Ne mutlu bu gelenek ve göreneklere sahip olanlara…
 
DOKTOR ESEN…
Koca çınarımız, yaklaşık 10 yıldan beri Doktor Esen Tiğiz’in hastasıydı.
Periyodik kontrollerini, tedavisini sağlayan Esen Tiğiz’den, babamız çok hoşnuttu. Hasta-doktor ilişkisinden çok bir akraba ilişkisi gibiydi.
Hastaneye gidecek gücü kalmadığı zamanlarda ise doktoru o’na giderdi… 
Muhabbet ederlerdi, reçetesi yazılır, tedavisi sürerdi.
Amma son ziyaret öyle olmadı!
Doktor Esen geldiğinde (-baba doktorun geldi) babam, ona uzun uzadıya bakarak, “Esennn hakkını bana helal et. Senin üzerimde emeğin var. Benimle çok yoruldun” dedi, o anda benim de Esen’in de gözleri doldu…
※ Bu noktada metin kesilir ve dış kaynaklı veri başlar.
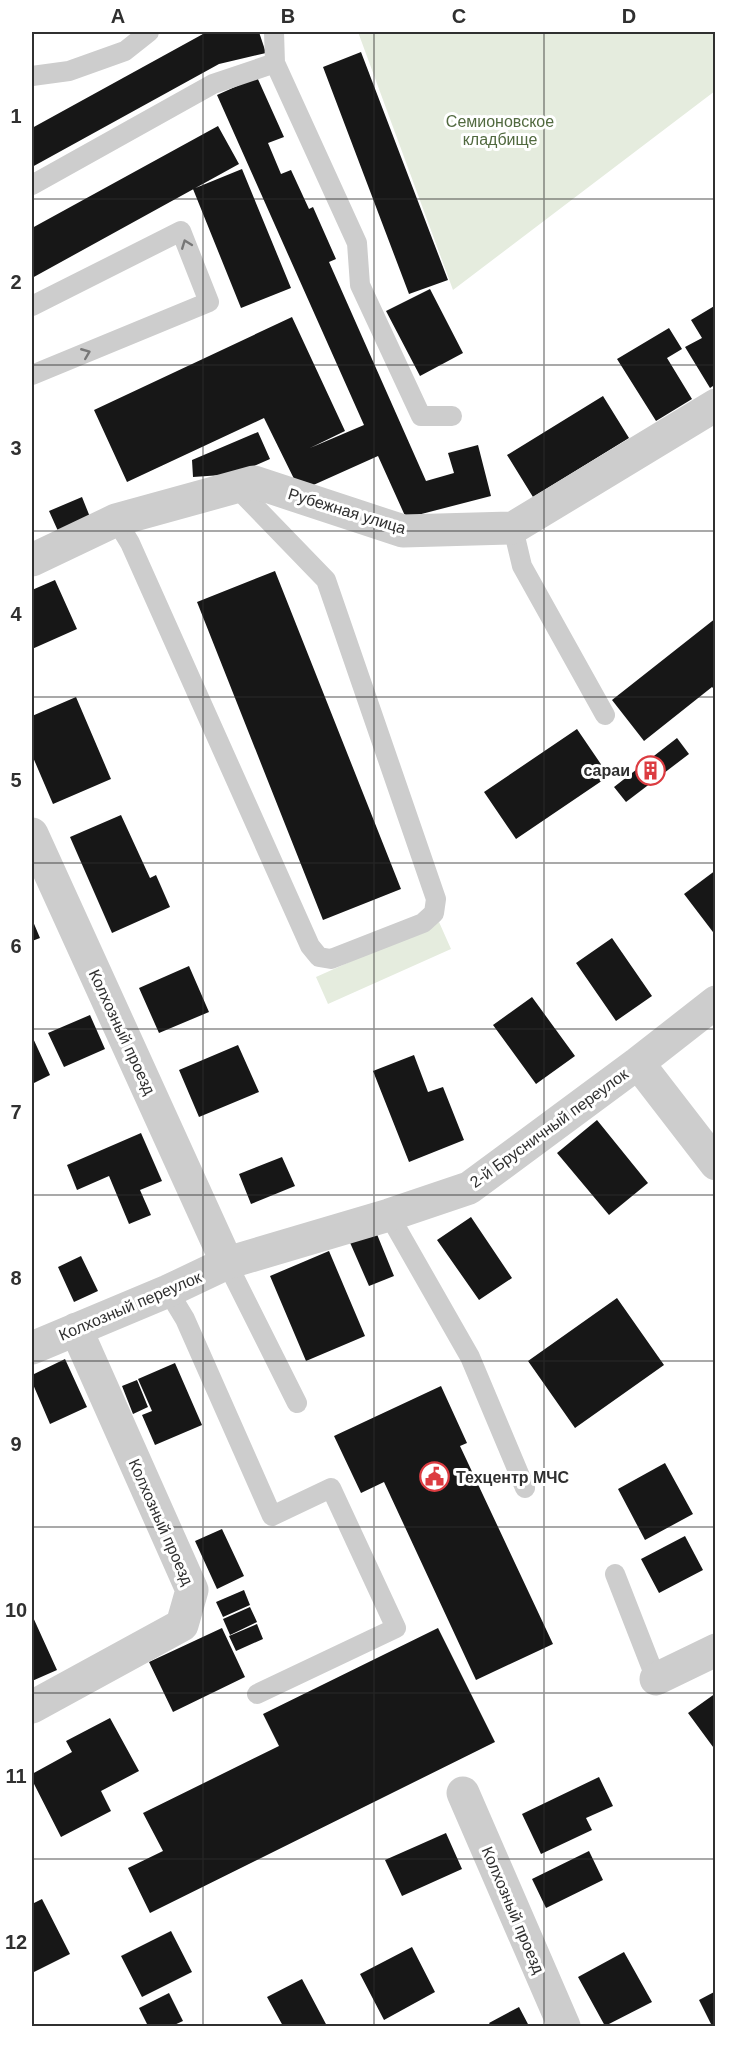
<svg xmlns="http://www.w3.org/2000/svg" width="747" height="2058" viewBox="0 0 747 2058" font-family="Arial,sans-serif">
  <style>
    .green { fill: #e5ecde }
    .building { fill: #171717 }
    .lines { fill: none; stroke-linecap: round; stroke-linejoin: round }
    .service { stroke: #cdcdcd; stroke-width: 20 }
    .minor { stroke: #cdcdcd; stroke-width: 33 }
    .oneway { stroke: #777 }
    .grid { fill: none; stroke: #303030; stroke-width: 1.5; stroke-opacity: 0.55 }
    .labels { text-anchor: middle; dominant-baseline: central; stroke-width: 6; stroke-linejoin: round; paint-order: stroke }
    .park-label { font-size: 16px; fill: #51693f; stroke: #fff }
    .street-label { font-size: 16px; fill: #303030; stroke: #fff }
    .poi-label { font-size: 16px; font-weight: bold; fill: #303030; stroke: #fff; text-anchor: end }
    .neatline { fill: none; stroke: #303030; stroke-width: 2 }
    .grid-label { font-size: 20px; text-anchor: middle; font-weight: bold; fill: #303030 }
  </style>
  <rect width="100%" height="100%" fill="#fff"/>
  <path class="green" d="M358 32H715V91L453 290Z
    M439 922 451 949 328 1004 316 977Z"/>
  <path class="building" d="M202 32H259L266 53 219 64 32 167V128L203 34Z
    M361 52 448 280 409 294 323 67Z
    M257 77 284 137 268 143 281 174 291 170 309 209 313 207 336 259 329 262 426 481 454 473 448 453 478 445 491 496 406 518 378 456 300 491 264 418 127 482 94 410 292 317 345 431 310 448 364 425 217 95Z
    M218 126 239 164 32 278V228Z
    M242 169 291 288 241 308 193 189Z
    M430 289 463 353 420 376 386 311Z
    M716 305V384L710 388 685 347 702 338 691 320Z
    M669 328 682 349 667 358 692 399 656 421 617 359Z
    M603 396 629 438 533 497 507 455Z
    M258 432 270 459 236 474 193 477 192 460Z
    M82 497 90 517 58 531 49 511Z
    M275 571 401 889 323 920 197 602Z
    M55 580 77 629 32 649V590Z
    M716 618V691L712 687 644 741 612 700Z
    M76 697 111 779 53 804 32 755V716Z
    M577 729 609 776 516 839 484 792Z
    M677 738 689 754 626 802 614 787Z
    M121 815 150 878 156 875 170 907 112 933 70 837Z
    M716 870V936L684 894Z
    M32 919 40 938 32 941Z
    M612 938 652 996 616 1021 576 963Z
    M189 966 209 1012 159 1033 139 988Z
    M532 997 575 1056 536 1084 493 1025Z
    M90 1015 105 1049 64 1067 48 1033Z
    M32 1036 50 1075 32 1084Z
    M238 1045 259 1092 199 1117 179 1070Z
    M414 1055 428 1092 443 1087 464 1140 409 1162 373 1071Z
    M597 1120 648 1183 609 1215 557 1153Z
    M141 1133 162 1181 140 1190 151 1215 129 1224 109 1176 77 1190 67 1165Z
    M282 1157 295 1186 251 1204 239 1174Z
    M471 1217 512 1278 479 1300 437 1240Z
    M374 1227 394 1276 369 1286 348 1238Z
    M329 1251 365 1336 306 1361 270 1276Z
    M81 1256 98 1291 74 1302 58 1267Z
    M617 1298 664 1365 575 1428 528 1361Z
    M65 1359 87 1407 50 1424 32 1382V1375Z
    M175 1363 202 1425 155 1445 142 1415 152 1411 138 1379Z
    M137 1380 148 1407 133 1414 122 1386Z
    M441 1386 467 1443 460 1446 553 1644 476 1680 384 1482 361 1493 334 1436Z
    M665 1463 693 1514 645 1540 618 1489Z
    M222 1529 244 1576 217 1589 195 1541Z
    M685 1536 703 1570 659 1593 641 1559Z
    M244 1590 250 1605 223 1617 216 1602Z
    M250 1607 257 1622 230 1635 223 1619Z
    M32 1615 57 1670 32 1681Z
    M257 1624 263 1639 236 1651 229 1636Z
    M222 1628 245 1677 173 1712 149 1662Z
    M438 1628 495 1742 150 1913 128 1868 163 1851 143 1813 279 1746 263 1714Z
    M716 1693V1751L688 1713Z
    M110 1718 139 1771 101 1791 111 1811 61 1837 32 1780V1774L72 1752 66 1741Z
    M599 1777 613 1806 586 1818 592 1830 541 1854 522 1814Z
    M446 1833 462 1869 402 1896 385 1860Z
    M589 1851 603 1880 546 1908 532 1879Z
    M42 1899 70 1954 32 1973V1904Z
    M171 1931 192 1972 142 1997 121 1956Z
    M412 1947 435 1992 384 2020 360 1974Z
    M624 1952 652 2002 605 2026 578 1977Z
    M302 1979 327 2026H283L267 1997Z
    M716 1991V2026H712L699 2000Z
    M169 1993 183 2021 172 2026H148L139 2008Z
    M519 2007 529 2026H491L489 2023Z"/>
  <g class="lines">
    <path class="service" d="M274 32 275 63 357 243 360 285 421 416H452
      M32 76 69 71 125 51 149 32
      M32 185 213 84 275 63
      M32 306 181 231 209 302 32 375
      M116 520 130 543 310 946 319 957 331 959 423 923 434 913 436 899 326 580 236 487
      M513 528 522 566 605 715
      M389 1215 470 1357 525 1488
      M227 1263 297 1403
      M168 1291 185 1319 272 1516 331 1488 396 1628 257 1694
      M615 1574 656 1679"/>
    <path class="minor" d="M32 560 116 520 254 482 403 531 513 528 716 405
      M32 834 227 1263
      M638 1063 716 1164
      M32 1348 168 1291 227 1263 389 1215 469 1188 638 1063 716 1002
      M656 1679 716 1650
      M32 1707 182 1625 192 1590 76 1329
      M463 1793 564 2026"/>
  </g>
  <defs><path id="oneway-chevron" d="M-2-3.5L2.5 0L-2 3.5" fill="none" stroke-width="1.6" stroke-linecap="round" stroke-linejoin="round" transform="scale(1.5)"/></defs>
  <g class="oneway">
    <use href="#oneway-chevron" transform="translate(186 244) rotate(-111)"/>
    <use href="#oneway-chevron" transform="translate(86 353) rotate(-22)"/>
  </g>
  <path class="grid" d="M203 32V2026M374 32V2026M544 32V2026M32 199H716M32 365H716M32 531H716M32 697H716M32 863H716M32 1029H716M32 1195H716M32 1361H716M32 1527H716M32 1693H716M32 1859H716"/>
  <defs>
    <symbol id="building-ring" viewBox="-11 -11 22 22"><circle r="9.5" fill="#fff" stroke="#dc3c41" stroke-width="1.5"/><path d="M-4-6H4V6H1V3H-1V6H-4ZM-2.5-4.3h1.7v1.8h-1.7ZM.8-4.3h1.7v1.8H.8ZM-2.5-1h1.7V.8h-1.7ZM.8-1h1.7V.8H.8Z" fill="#dc3c41"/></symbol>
    <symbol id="civic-ring" viewBox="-11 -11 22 22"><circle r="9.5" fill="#fff" stroke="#dc3c41" stroke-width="1.5"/><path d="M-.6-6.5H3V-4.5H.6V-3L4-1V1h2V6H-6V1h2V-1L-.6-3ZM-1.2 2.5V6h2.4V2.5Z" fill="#dc3c41"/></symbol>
  </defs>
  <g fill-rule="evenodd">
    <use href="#building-ring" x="634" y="754" width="33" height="33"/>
    <use href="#civic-ring" x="418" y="1460" width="33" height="33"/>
  </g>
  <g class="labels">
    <g class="park-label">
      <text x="500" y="121">Семионовское<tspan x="500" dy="18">кладбище</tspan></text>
    </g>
    <g class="street-label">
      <text transform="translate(347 511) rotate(17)">Рубежная улица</text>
      <text transform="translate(122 1032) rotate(65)">Колхозный проезд</text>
      <text transform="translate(549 1128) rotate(-36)">2-й Брусничный переулок</text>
      <text transform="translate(130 1306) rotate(-23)">Колхозный переулок</text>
      <text transform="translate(161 1522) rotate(66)">Колхозный проезд</text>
      <text transform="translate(513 1910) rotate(67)">Колхозный проезд</text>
    </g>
    <g class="poi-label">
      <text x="630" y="770">сараи</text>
      <text x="456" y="1477" text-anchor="start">Техцентр МЧС</text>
    </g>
  </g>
  <rect width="747" height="2058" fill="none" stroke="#ffffff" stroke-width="66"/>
  <rect x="33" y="33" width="681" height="1992" class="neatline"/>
  <g class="grid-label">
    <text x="118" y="23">A</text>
    <text x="288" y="23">B</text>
    <text x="459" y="23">C</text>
    <text x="629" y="23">D</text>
    <text x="16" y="123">1</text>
    <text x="16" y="289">2</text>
    <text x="16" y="455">3</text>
    <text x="16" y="621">4</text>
    <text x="16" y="787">5</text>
    <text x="16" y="953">6</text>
    <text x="16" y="1119">7</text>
    <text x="16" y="1285">8</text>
    <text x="16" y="1451">9</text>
    <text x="16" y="1617">10</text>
    <text x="16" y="1783">11</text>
    <text x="16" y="1949">12</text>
  </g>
</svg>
Doktor Esen de “Na apo, olur mu öyle şey..”
Doktorundan da helallik istemiş oldu babam.
Hepinizin huzurunda Esen hocama çok ama çok teşekkür ediyorum. Çünkü yaşatan Allah’tı, ama Esen hoca da sebep oluyordu. Ne mutlu sana Esen Tiğiz. Babamda olduğu gibi bizde de aynı sevgi var.
***
Taziye süresince bizleri yalnız bırakmayan, acımızı paylaşan, dostlarımıza, akrabalarımıza, kentteki tüm STK temsilcilerine, işadamlarına, siyasi parti temsilcilerine ve meslektaşlarımıza sonsuz teşekkürler.